Speaking of Joe, I called him one day when I was dismayed. Dismayed by the false front lawn of crabgrass and dejected by the desert of dirt around my back yard patio. I couldn’t take it anymore and I ripped into him a little bit about what HE had failed to accomplish. Again, he came almost immediately. He asked me a few questions about the instructions he had given me and then boldly said, “I see what’s happening here. You didn’t keep up with what I told you to do and are blaming me for what we’re seeing.” Me: “Well, umm…” Joe the Landscaper had just quickly and efficiently shamed me back into reality by exposing me to myself. But he was gracious in doing so.
My hunch that the Gardener of my heart couldn’t leave or forsake me, because He had promised not to, was correct. I found Him. I found Him because He was leading me all along, though I hadn’t perceived it. He chose this way in our
relationship and in this instance so I could take note of things I had to do for myself, which I had stopped doing. Things that were necessary because the clutter between us, of those things being undone, was becoming prohibitive. He, likewise, had exposed me to myself and was gracious in doing so.
At about this time, having found again the Gardener of my heart, Joe and I resumed our partnership.

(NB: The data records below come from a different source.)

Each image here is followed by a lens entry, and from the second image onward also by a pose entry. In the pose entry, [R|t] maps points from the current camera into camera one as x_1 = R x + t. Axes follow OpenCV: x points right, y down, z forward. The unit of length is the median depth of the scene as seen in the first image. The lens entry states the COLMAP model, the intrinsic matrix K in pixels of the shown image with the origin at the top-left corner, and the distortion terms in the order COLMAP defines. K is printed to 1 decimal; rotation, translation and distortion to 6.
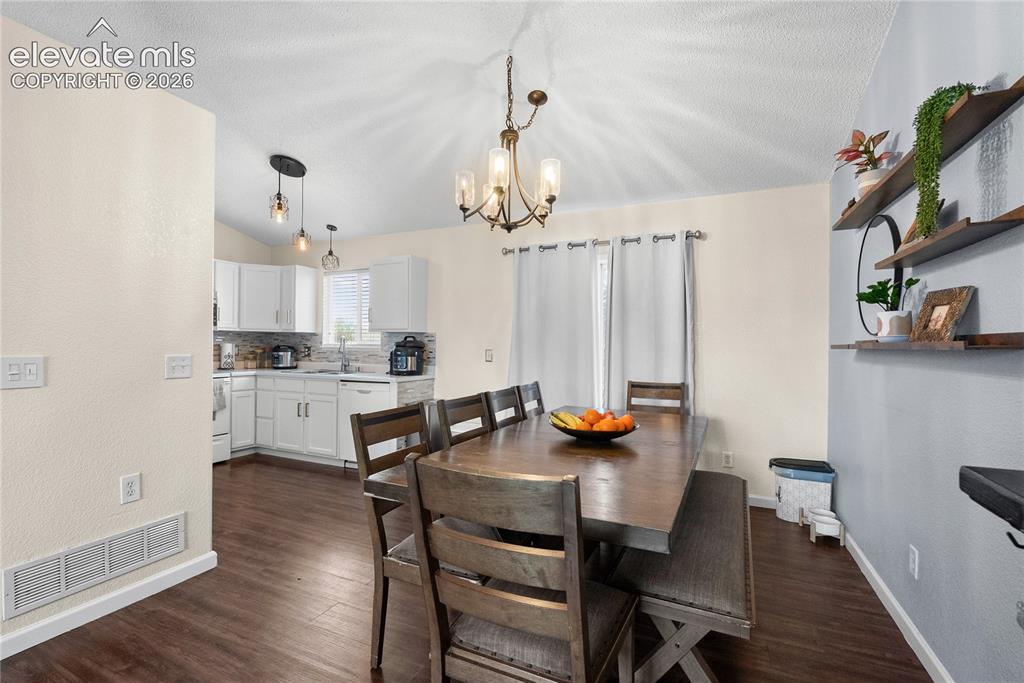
lens RADIAL K [[454.3, 0, 514.1], [0, 454.3, 343.7], [0, 0, 1]] dist [-0.004559, -0.000525]
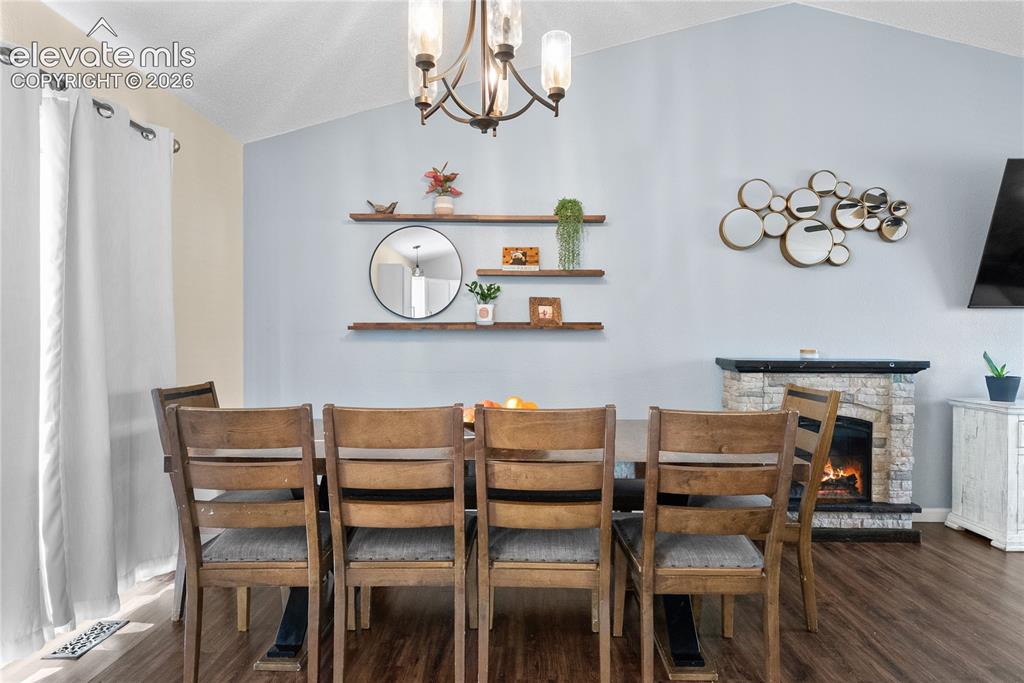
lens RADIAL K [[578.0, 0, 512.0], [0, 578.0, 341.5], [0, 0, 1]] dist [-0.004525, -0.001194]
pose [[-0.391912, -0.011485, 0.919931, -0.470514], [-0.006508, 0.999932, 0.009712, 0.015749], [-0.919980, -0.002181, -0.391960, 0.814259]]
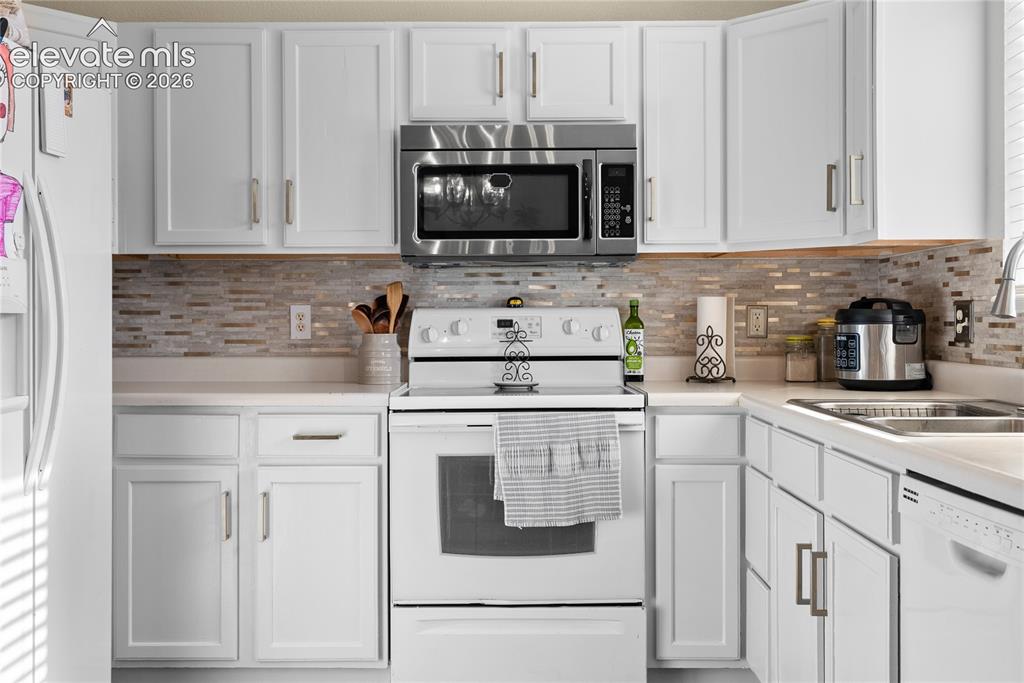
lens RADIAL K [[1025.4, 0, 510.2], [0, 1025.4, 325.1], [0, 0, 1]] dist [0.009002, 0.009941]
pose [[0.406389, -0.010307, -0.913642, -0.077598], [0.011802, 0.999912, -0.006031, 0.027280], [0.913624, -0.008332, 0.406475, 0.781227]]
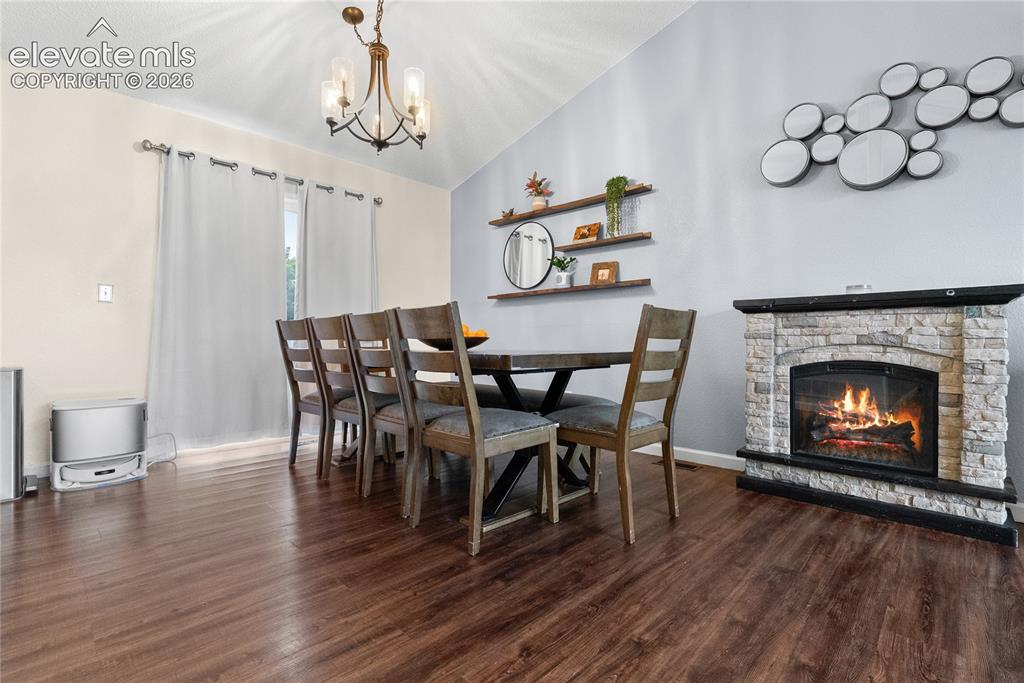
lens RADIAL K [[461.4, 0, 512.7], [0, 461.4, 338.5], [0, 0, 1]] dist [-0.004142, -0.001204]
pose [[0.341936, 0.000884, 0.939723, -0.543678], [-0.000959, 0.999999, -0.000592, 0.103899], [-0.939723, -0.000699, 0.341937, 0.253677]]
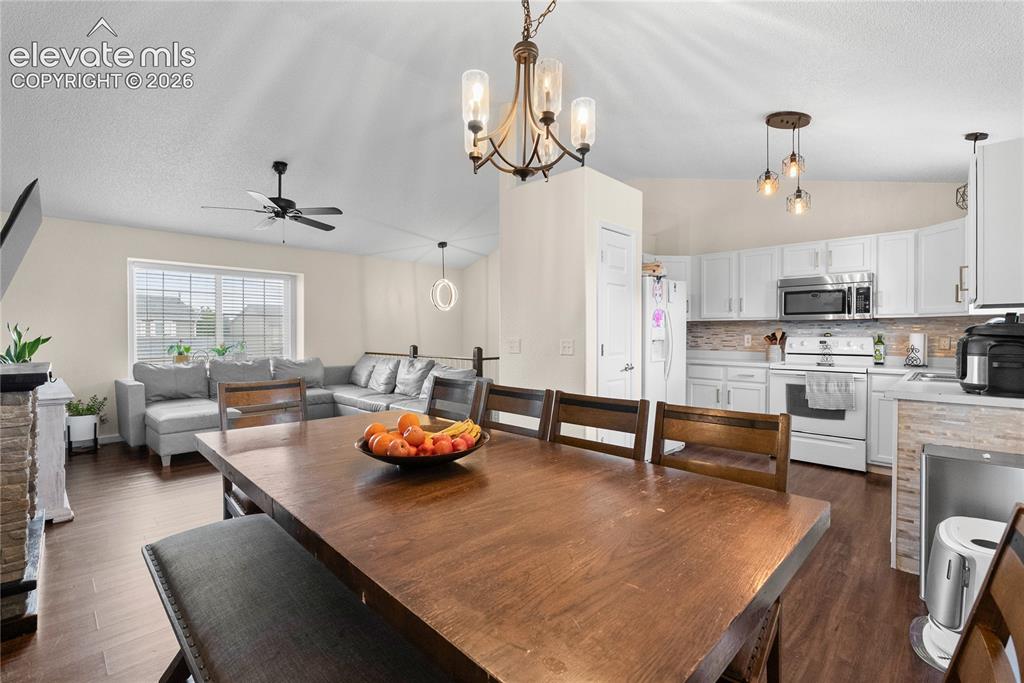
lens RADIAL K [[461.4, 0, 512.7], [0, 461.4, 338.5], [0, 0, 1]] dist [-0.004142, -0.001204]
pose [[-0.343333, -0.001414, -0.939213, 0.468246], [-0.002490, 0.999997, -0.000595, 0.013317], [0.939211, 0.002134, -0.343335, 0.806060]]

He killed the crabgrass in front of our home, and though that made things look even worse, I felt great about it. He aerated, seeded, fertilized, and instructed me afresh. “Water. Water every day.” This time I’m doing my part consistently, both within and without, and new shoots of real grass are everywhere, both within and without. Joe doesn’t come over to water; I do it. Joe doesn’t come over to pick up the endless saw blades, broomsticks, broken glass, and other junk that work their way to the surface of the well-trodden soil; I do it.

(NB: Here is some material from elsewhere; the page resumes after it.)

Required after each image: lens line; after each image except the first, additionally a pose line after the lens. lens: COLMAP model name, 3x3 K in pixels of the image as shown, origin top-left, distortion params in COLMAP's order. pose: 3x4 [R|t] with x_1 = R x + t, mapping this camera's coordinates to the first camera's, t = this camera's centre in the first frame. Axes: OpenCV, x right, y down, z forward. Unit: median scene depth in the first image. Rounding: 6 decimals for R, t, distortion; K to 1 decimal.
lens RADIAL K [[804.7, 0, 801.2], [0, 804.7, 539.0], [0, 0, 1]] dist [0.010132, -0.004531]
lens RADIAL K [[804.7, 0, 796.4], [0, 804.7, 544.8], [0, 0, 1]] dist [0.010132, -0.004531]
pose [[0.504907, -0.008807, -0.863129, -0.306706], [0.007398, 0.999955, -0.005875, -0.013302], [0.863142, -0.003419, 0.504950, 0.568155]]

The parallels, or prophetic connection, of these two scenarios happening to me at the same time this past summer have instructed me greatly. Through it all, just as I had faith to believe that the seeds of grass would fall into the ground and die, then rise anew to grace the abode of my home, my faith to know that the Gardener of my heart had, in like manner, fallen into the ground and died to rise anew and grace the abode of my inner man. Who I truly am required something of me. Something that I once again live to give and give to live.